Se me objetará que la racialización de la política no impidió la elección de Barack Obama. Y es cierto, pero no era afroamericano; hijo de un académico keniano y una enfermera blanca, no era descendiente de un esclavo y no jugaba la carta negra. Lo que no ha impedido que fuera la elección de Obama la que posteriormente cristalizara el odio racial y movilizara a los blancos en torno a Trump para que semejante aberración no volviera a ocurrir. Biden, prudente, no ha elegido una compañera de lista auténticamente afroamericana. A ojos de los blancos, un negro lo es más o menos: Barack Obama y Kamala Harris son solo un poco negros, y no evocan a los ojos de los blancos el gravoso pasado de la esclavitud. Porque detrás de la oposición de los blancos a los negros -creo que los negros no son tan antiblancos como los blancos antinegros- está el recuerdo de la esclavitud, que no se olvida. Los estadounidenses nunca se han enfrentado a este pasado de la forma en que los alemanes o los sudafricanos, por ejemplo, se enfrentaron al Holocausto y al Apartheid. Peor aún, el cine (Lo que el viento se llevó), la literatura, los monumentos, persisten en la celebración de la sociedad sureña donde «todos estaban en su lugar», amos y esclavos. Algunas estatuas de generales sudistas han sido derribadas recientemente por manifestantes blancos y negros, pero quedan 1.700, por no mencionar las ciudades, universidades y bases militares que todavía llevan los nombres del presidente sudista Jefferson Davis y del general sudista Robert Lee. Trump, obviamente, ha dejado claro que cambiarles el nombre está fuera de toda discusión.

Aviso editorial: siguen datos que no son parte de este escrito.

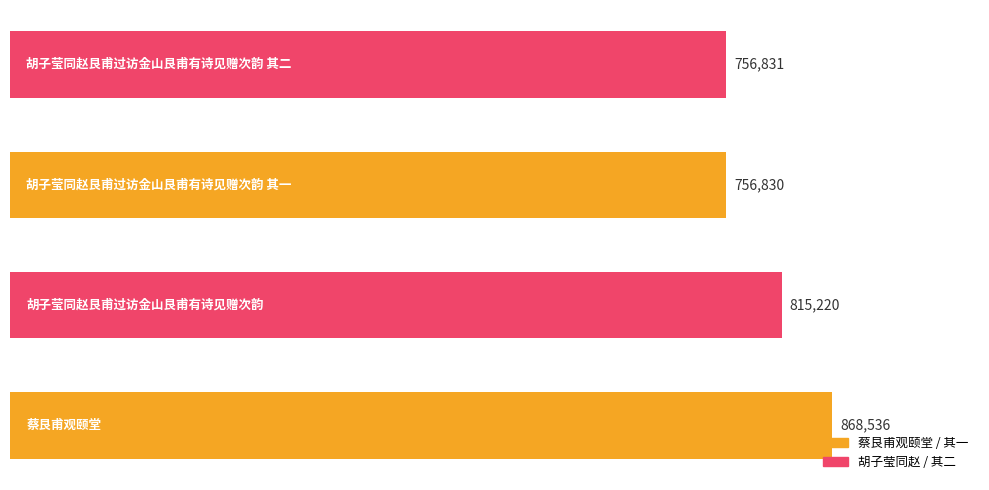

Reading bottom to top, what are all the values shown in this chart?

868536	815220	756830	756831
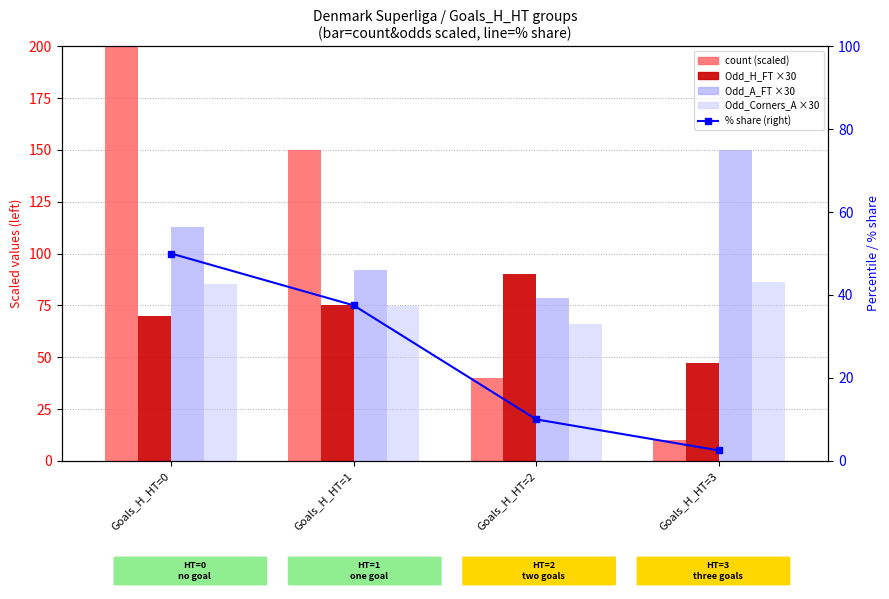

How many data points in Odd_Corners_A are less than 85?

2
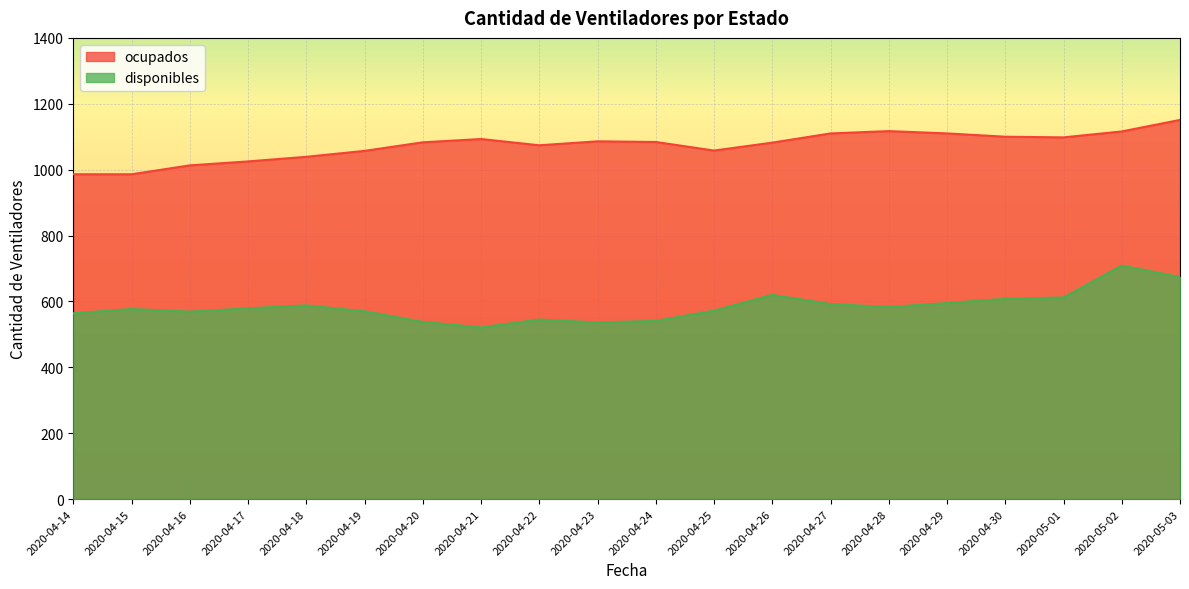

What position from the right is 2020-04-14?

20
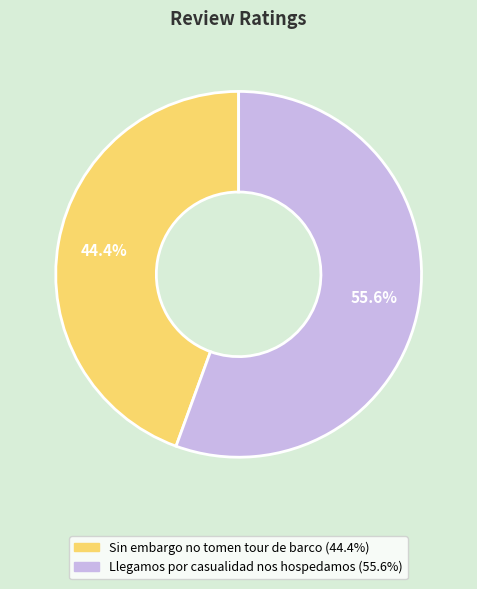

The Llegamos por casualidad nos hospedamos slice represents 56% of the pie. True or false?

True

Por tanto, las próximas elecciones serán las más racializadas de la historia de Estados Unidos desde la que dio la victoria a Abraham Lincoln; no conducirán a una guerra civil declarada, pero esperémonos una guerra civil latente. Los blancos que se definen ante todo como blancos no aceptarán con elegancia una derrota de Trump. Las minorías y los antirracistas blancos ya no tolerarán su reelección. En cualquier caso, la «transición» de las elecciones de noviembre a la toma de posesión del presidente en enero será una época de agitación y posiblemente de violencia, unidas a la recesión económica y la pandemia. A Estados Unidos, incluso con Biden, le resultará extremadamente difícil reparar su sociedad. En cuanto a recuperar el liderazgo económico y moral, ya no es actualidad.